■ AUSGEWÄHLTER TEXT ■
◆ ◆ ◆ ◆ ◆

Verfahrensgang
OVG für das Land NRW (Beschluss vom 20.03.2006; Aktenzeichen 1 A 4014/04) |
Tenor
Die Beschwerde des Klägers gegen die Nichtzulassung der Revision in dem Beschluss des Oberverwaltungsgerichts für das Land Nordrhein-Westfalen vom 20. März 2006 wird zurückgewiesen.
Der Kläger trägt die Kosten des Beschwerdeverfahrens.
Der Wert des Streitgegenstandes wird für das Beschwerdeverfahren auf 1 318,91 € festgesetzt.
Gründe
Die auf den Zulassungsgrund des § 132 Abs. 2 Nr. 1 VwGO gestützte Beschwerde ist unbegründet.
Eine grundsätzliche Bedeutung kommt einer Rechtssache nur zu, wenn sie eine für die erstrebte Revisionsentscheidung erhebliche Rechtsfrage des revisiblen Rechts aufwirft, die im Interesse der Einheit oder der Fortbildung des Rechts revisionsgerichtlicher Klärung bedarf. Das Darlegungserfordernis des § 133 Abs. 3 Satz 3 VwGO setzt insoweit die Formulierung einer bestimmten, höchstrichterlich noch ungeklärten und für die Revisionsentscheidung erheblichen Rechtsfrage des revisiblen Rechts und außerdem die Angaben voraus, worin die allgemeine, über den Einzelfall hinausgehende Bedeutung bestehen soll (stRspr, vgl. bereits Beschluss vom 2. Oktober 1961 – BVerwG 8 B 78.61 – BVerwGE 13, 90 ff.). Daran gemessen scheidet die Zulassung der Revision aus.

◆ ◆ ◆ ◆ ◆

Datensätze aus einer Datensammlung

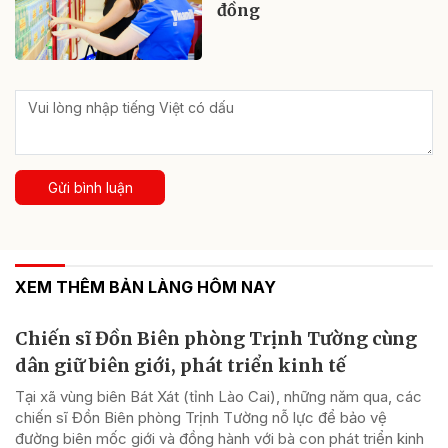
đồng
Gửi bình luận
XEM THÊM BẢN LÀNG HÔM NAY
Chiến sĩ Đồn Biên phòng Trịnh Tường cùng
dân giữ biên giới, phát triển kinh tế
Tại xã vùng biên Bát Xát (tỉnh Lào Cai), những năm qua, các
chiến sĩ Đồn Biên phòng Trịnh Tường nỗ lực để bảo vệ
đường biên mốc giới và đồng hành với bà con phát triển kinh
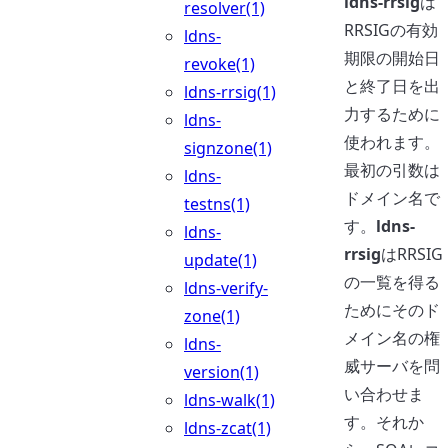
ldns-rrsig
は
resolver(1)
RRSIGの有効
ldns-
期限の開始日
revoke(1)
と終了日を出
ldns-rrsig(1)
力するために
ldns-
使われます。
signzone(1)
最初の引数は
ldns-
ドメイン名で
testns(1)
す。
ldns-
ldns-
rrsig
はRRSIG
update(1)
の一覧を得る
ldns-verify-
ためにそのド
zone(1)
メイン名の権
ldns-
威サーバを問
version(1)
い合わせま
ldns-walk(1)
す。それか
ldns-zcat(1)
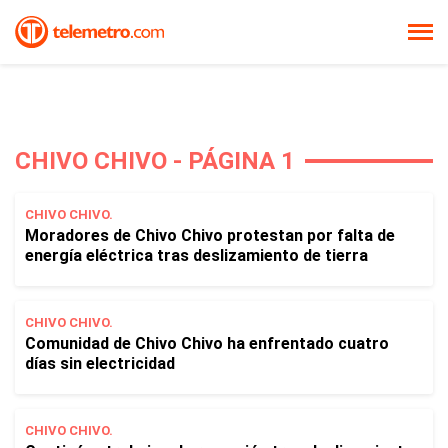
CHIVO CHIVO - PÁGINA 1
CHIVO CHIVO.
Moradores de Chivo Chivo protestan por falta de
energía eléctrica tras deslizamiento de tierra
CHIVO CHIVO.
Comunidad de Chivo Chivo ha enfrentado cuatro
días sin electricidad
CHIVO CHIVO.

◆ ◆ ◆ ◆ ◆

■ FRAGEN ZUM MATERIAL ■
**a)** Beantworte zum ausgewählten Text folgende Fragen:
(i) Auf welchen Betrag wird der Wert des Streitgegenstandes für das Beschwerdeverfahren festgesetzt?
(ii) Wer trägt die Kosten des Beschwerdeverfahrens?
(iii) Auf welchen Zulassungsgrund ist die Beschwerde gestützt?
**b)** Ändere bitte in den Zeilen der Datensammlung „PÁGINA 1“ zu „PÁGINA 2“ und gib diese Zeilen sonst unverändert wieder. Die Bilder lässt du in der Antwort weg.

■ ANTWORTEN JE PUNKT ■
**a)**
(i) Auf 1 318,91 €.
(ii) Der Kläger.
(iii) Auf den Zulassungsgrund des § 132 Abs. 2 Nr. 1 VwGO.

**b)**
đồng
Gửi bình luận
XEM THÊM BẢN LÀNG HÔM NAY
Chiến sĩ Đồn Biên phòng Trịnh Tường cùng
dân giữ biên giới, phát triển kinh tế
Tại xã vùng biên Bát Xát (tỉnh Lào Cai), những năm qua, các
chiến sĩ Đồn Biên phòng Trịnh Tường nỗ lực để bảo vệ
đường biên mốc giới và đồng hành với bà con phát triển kinh
ldns-rrsig
は
resolver(1)
RRSIGの有効
ldns-
期限の開始日
revoke(1)
と終了日を出
ldns-rrsig(1)
力するために
ldns-
使われます。
signzone(1)
最初の引数は
ldns-
ドメイン名で
testns(1)
す。
ldns-
ldns-
rrsig
はRRSIG
update(1)
の一覧を得る
ldns-verify-
ためにそのド
zone(1)
メイン名の権
ldns-
威サーバを問
version(1)
い合わせま
ldns-walk(1)
す。それか
ldns-zcat(1)
CHIVO CHIVO - PÁGINA 2
CHIVO CHIVO.
Moradores de Chivo Chivo protestan por falta de
energía eléctrica tras deslizamiento de tierra
CHIVO CHIVO.
Comunidad de Chivo Chivo ha enfrentado cuatro
días sin electricidad
CHIVO CHIVO.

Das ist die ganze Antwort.